*Tarefa*:
Converta em CSV de duas colunas, campo e resposta, o trecho que vai da linha que contém "scientific name: Corydalis solida" até a linha que contém "genus: Lactarius", ambas incluídas. Gere um registro por linha, com cada valor em um campo entre aspas e as quebras de linha substituídas por espaços, e omita as imagens.

----- Conjunto de dados

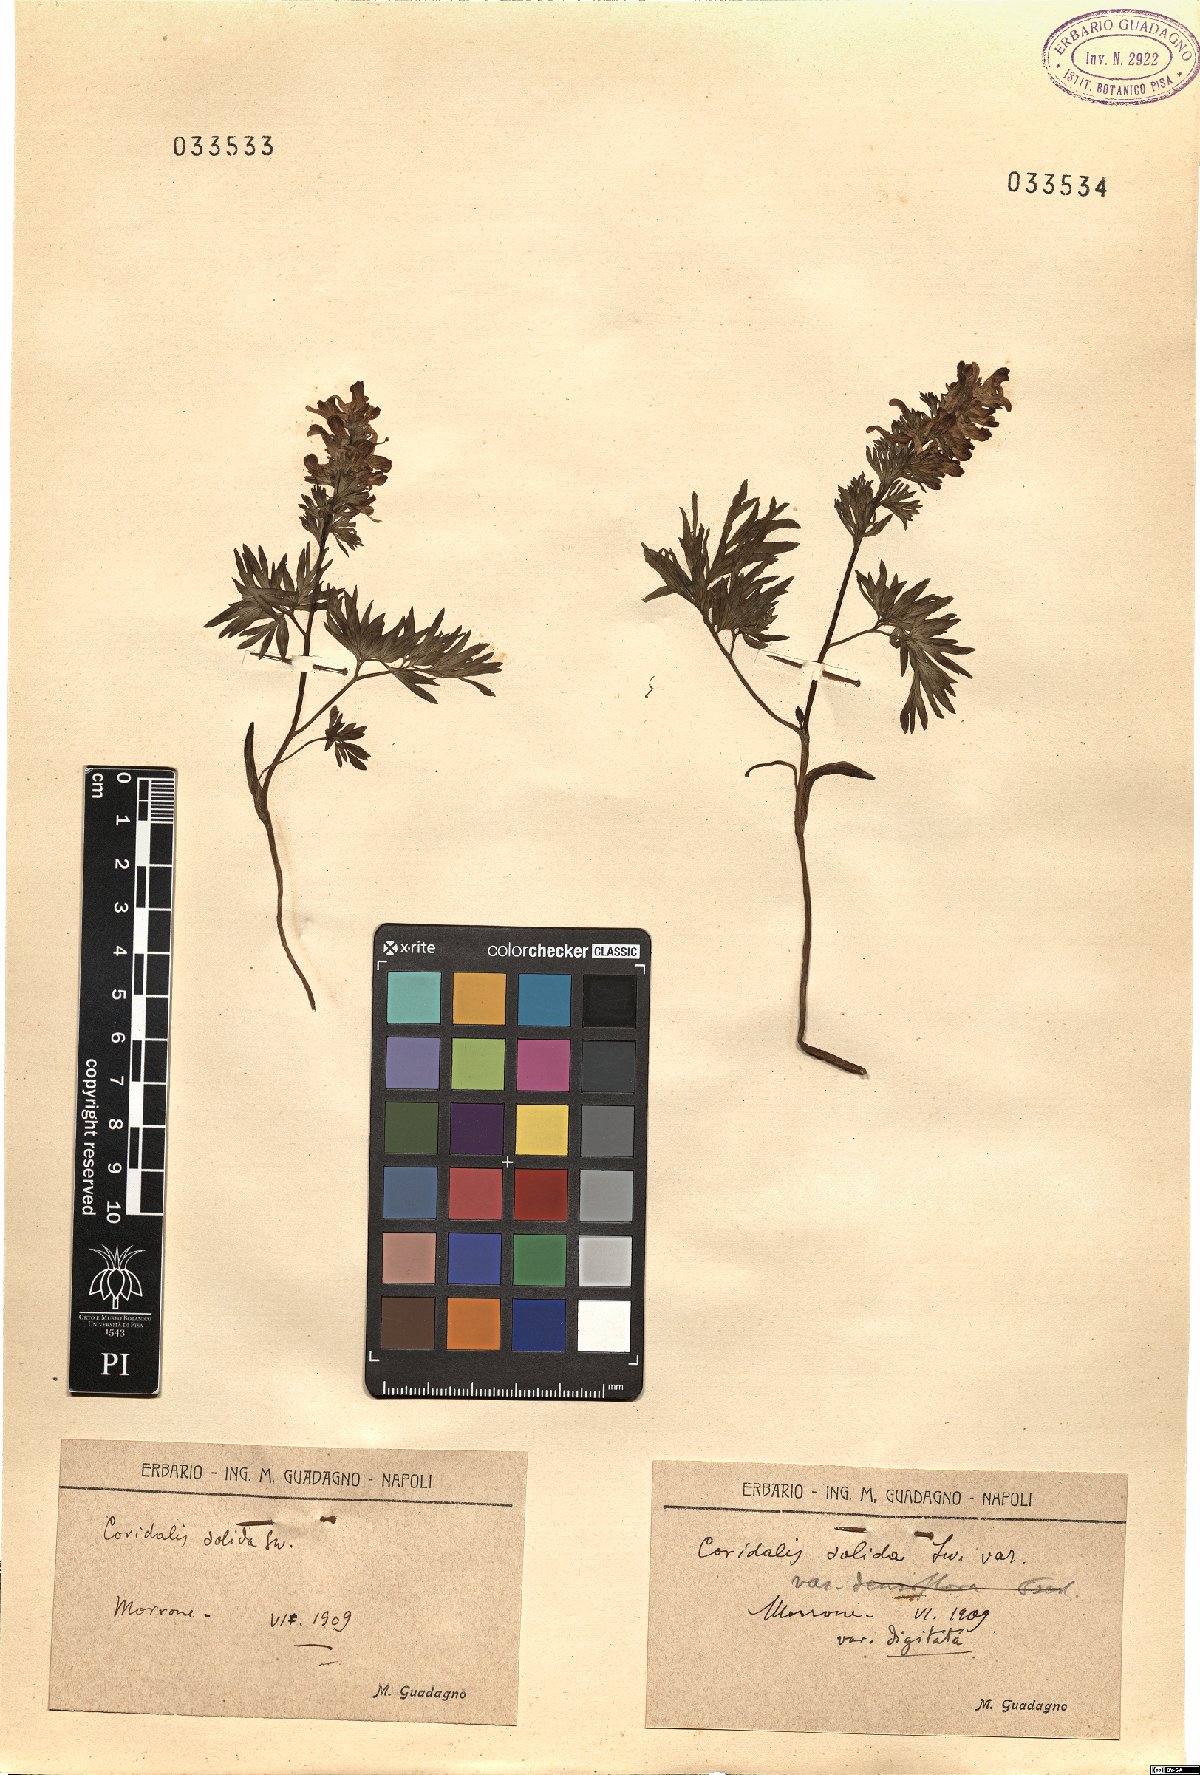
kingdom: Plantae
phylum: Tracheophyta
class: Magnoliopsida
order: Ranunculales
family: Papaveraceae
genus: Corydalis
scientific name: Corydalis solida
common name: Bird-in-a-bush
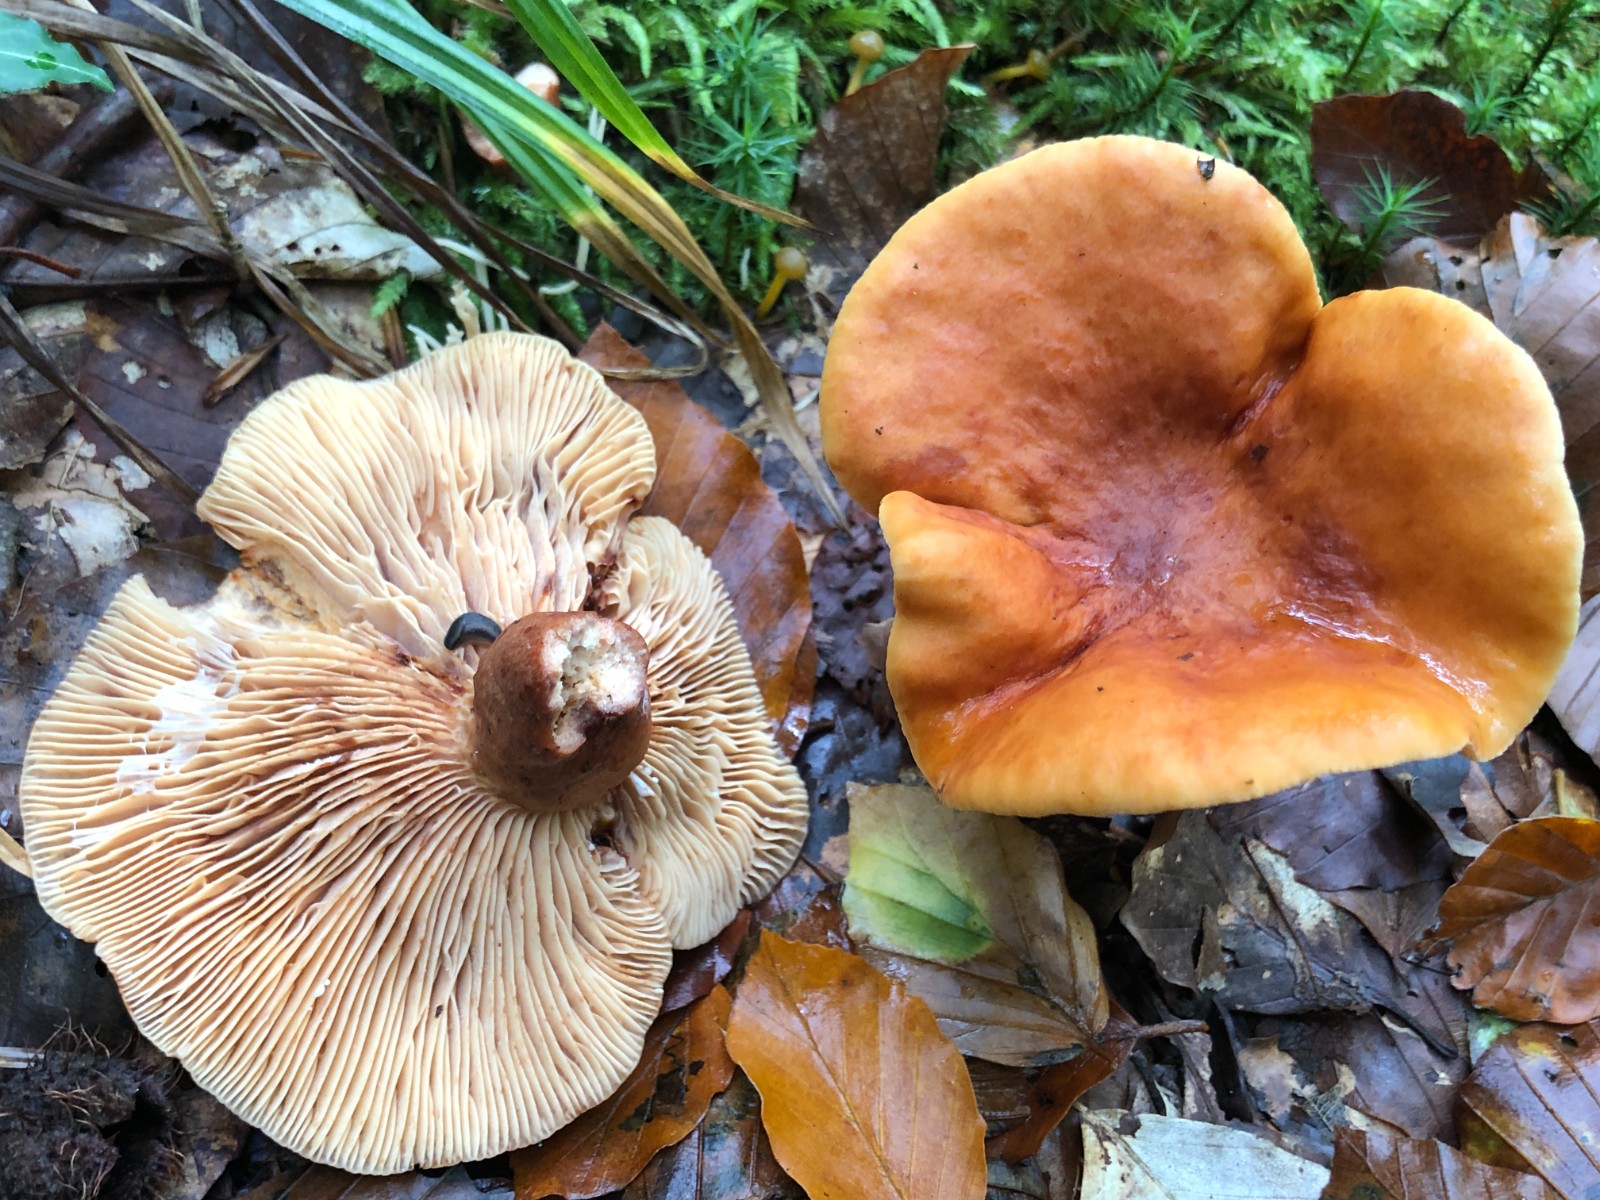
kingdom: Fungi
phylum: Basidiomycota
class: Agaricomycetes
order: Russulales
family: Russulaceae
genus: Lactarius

----------
----- Conjunto de dados

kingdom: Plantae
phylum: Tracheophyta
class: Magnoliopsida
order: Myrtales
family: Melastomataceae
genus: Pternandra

----------
----- Conjunto de dados

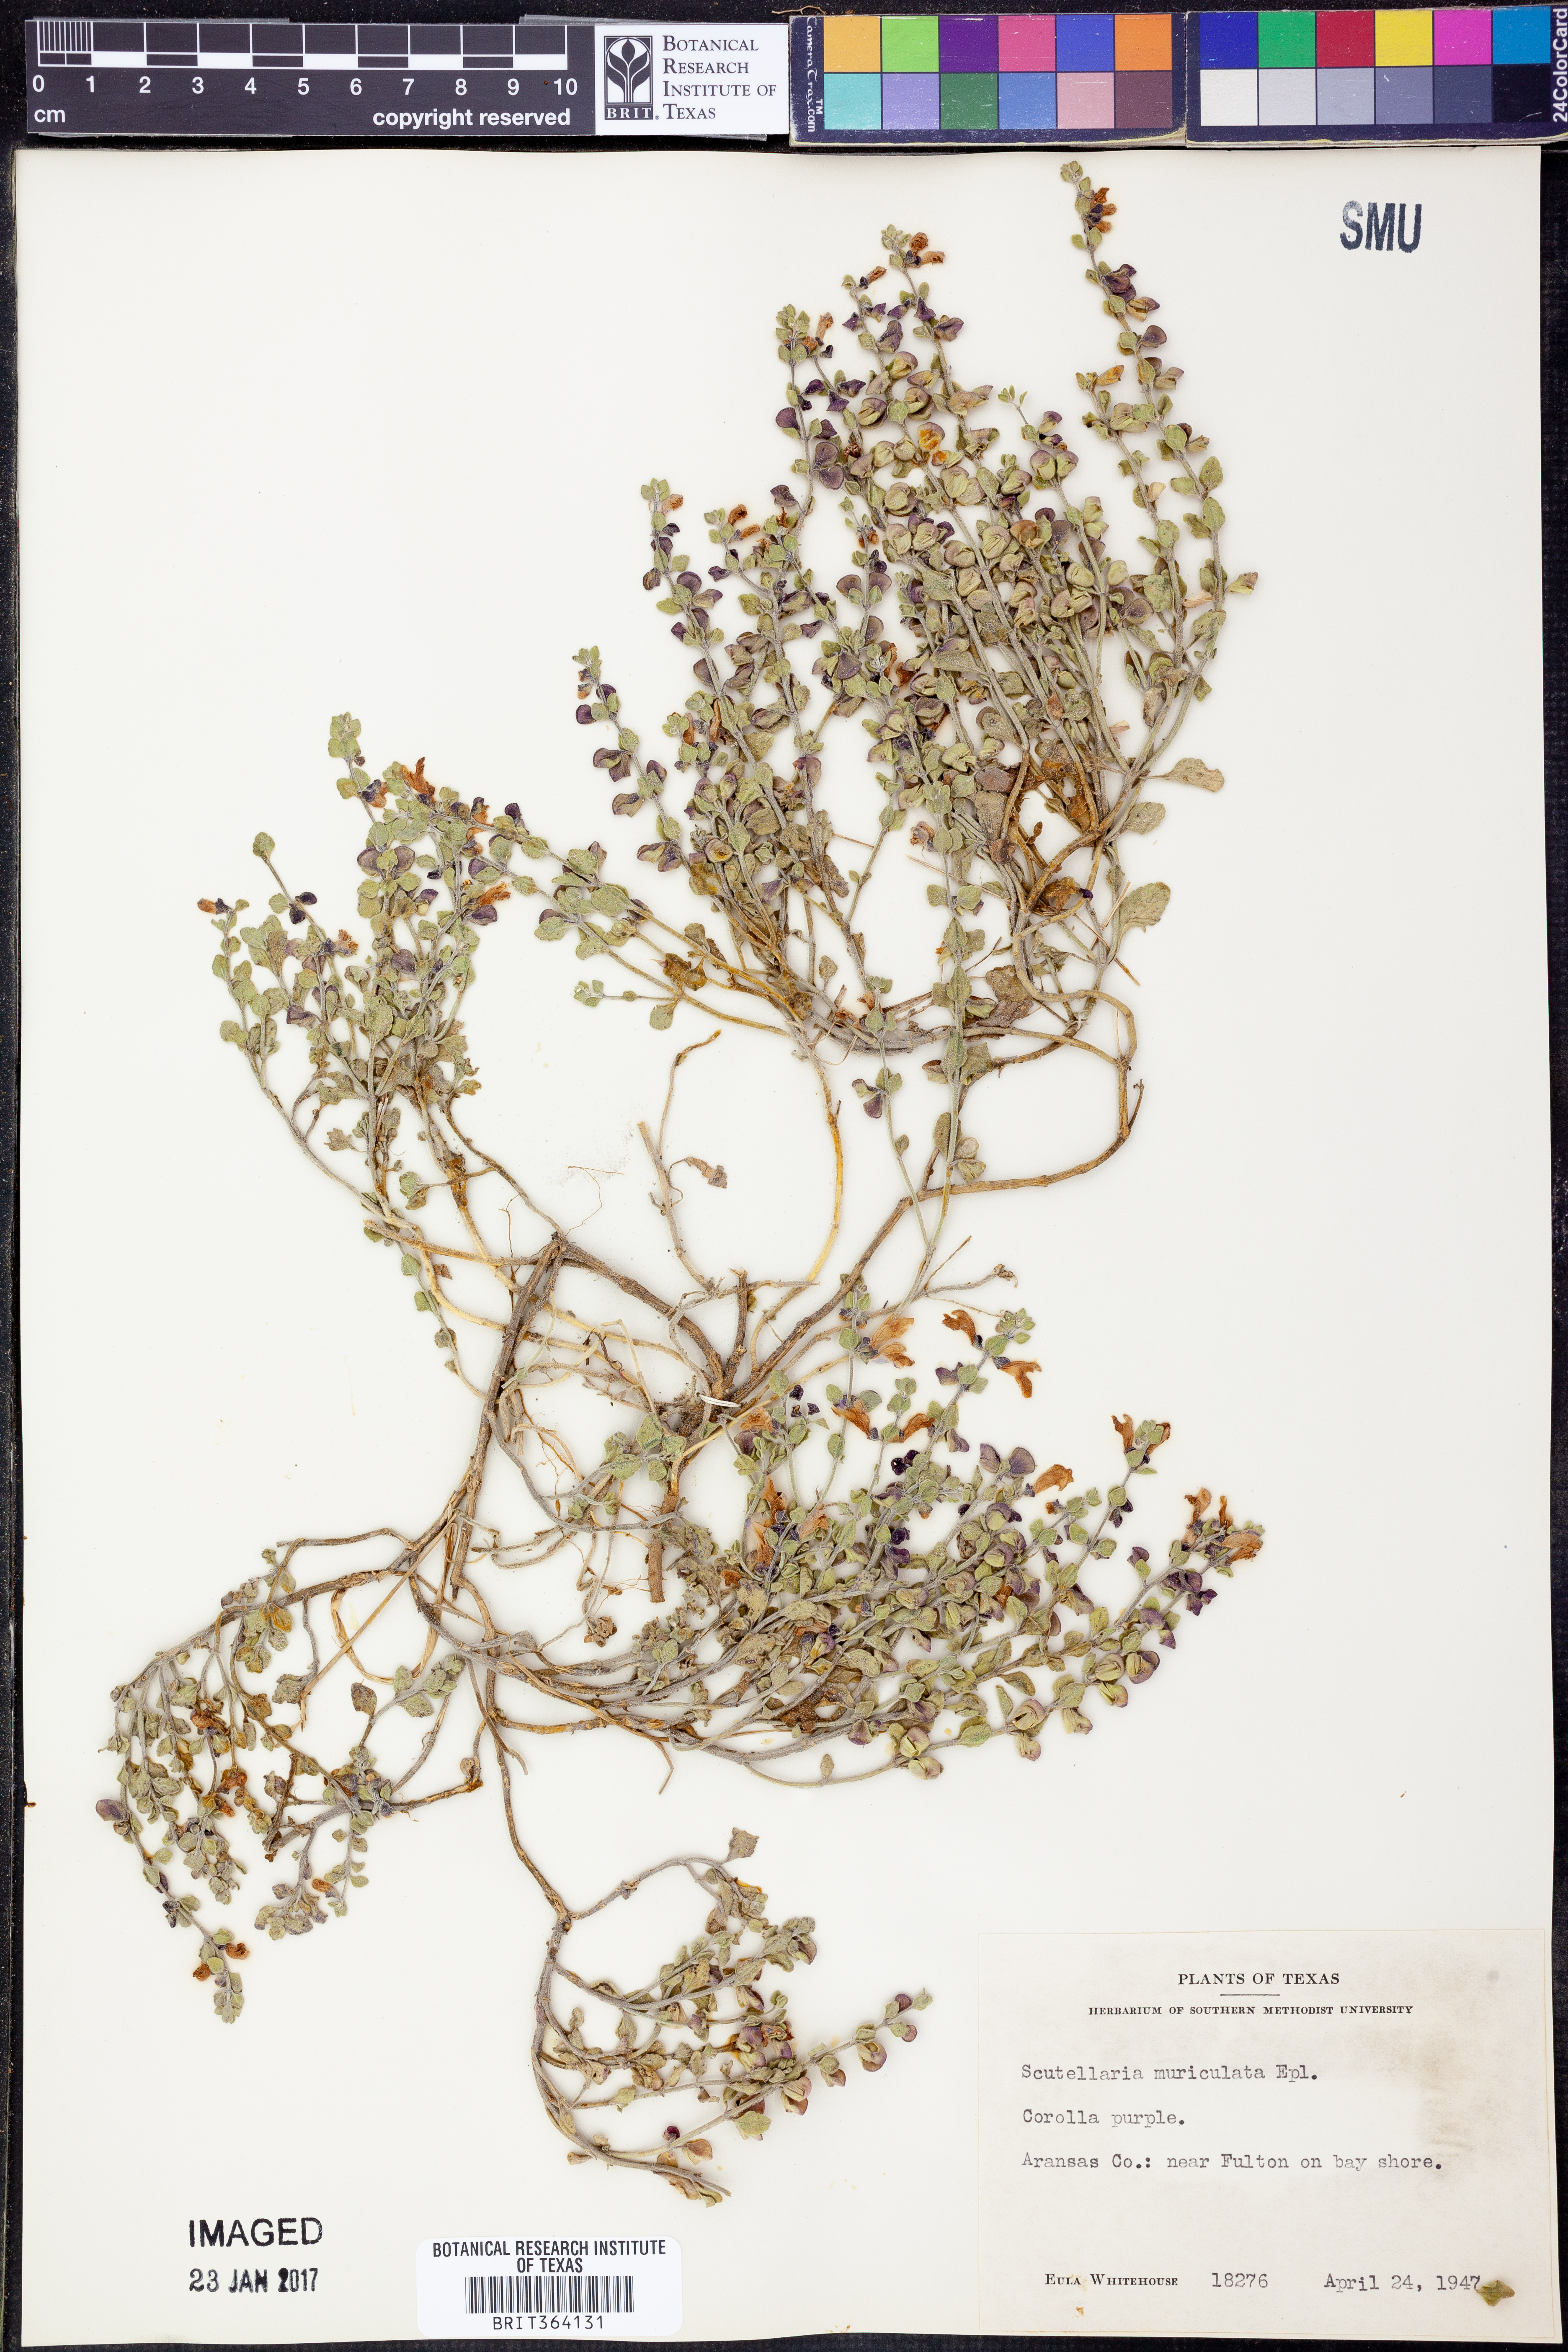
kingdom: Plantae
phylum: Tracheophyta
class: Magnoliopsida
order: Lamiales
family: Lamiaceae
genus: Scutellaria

----------

*Resposta*:
campo,resposta
"scientific name:","Corydalis solida"
"common name:","Bird-in-a-bush"
"kingdom:","Fungi"
"phylum:","Basidiomycota"
"class:","Agaricomycetes"
"order:","Russulales"
"family:","Russulaceae"
"genus:","Lactarius"